(Data to use begins)

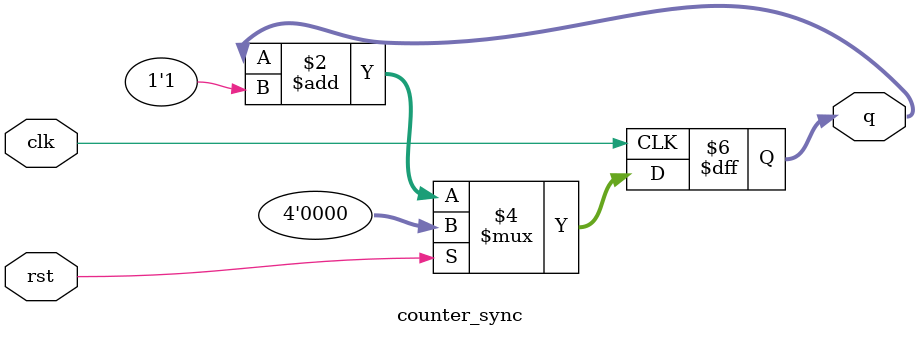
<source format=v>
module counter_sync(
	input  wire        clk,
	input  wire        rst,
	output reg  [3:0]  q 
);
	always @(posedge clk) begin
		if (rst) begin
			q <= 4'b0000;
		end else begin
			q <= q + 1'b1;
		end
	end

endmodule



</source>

(Data to use ends)

— Task to complete —
Each of the entries above must be output exactly, with none of the pictures.

— Result of the task —
<source format=v>
module counter_sync(
	input  wire        clk,
	input  wire        rst,
	output reg  [3:0]  q 
);
	always @(posedge clk) begin
		if (rst) begin
			q <= 4'b0000;
		end else begin
			q <= q + 1'b1;
		end
	end

endmodule



</source>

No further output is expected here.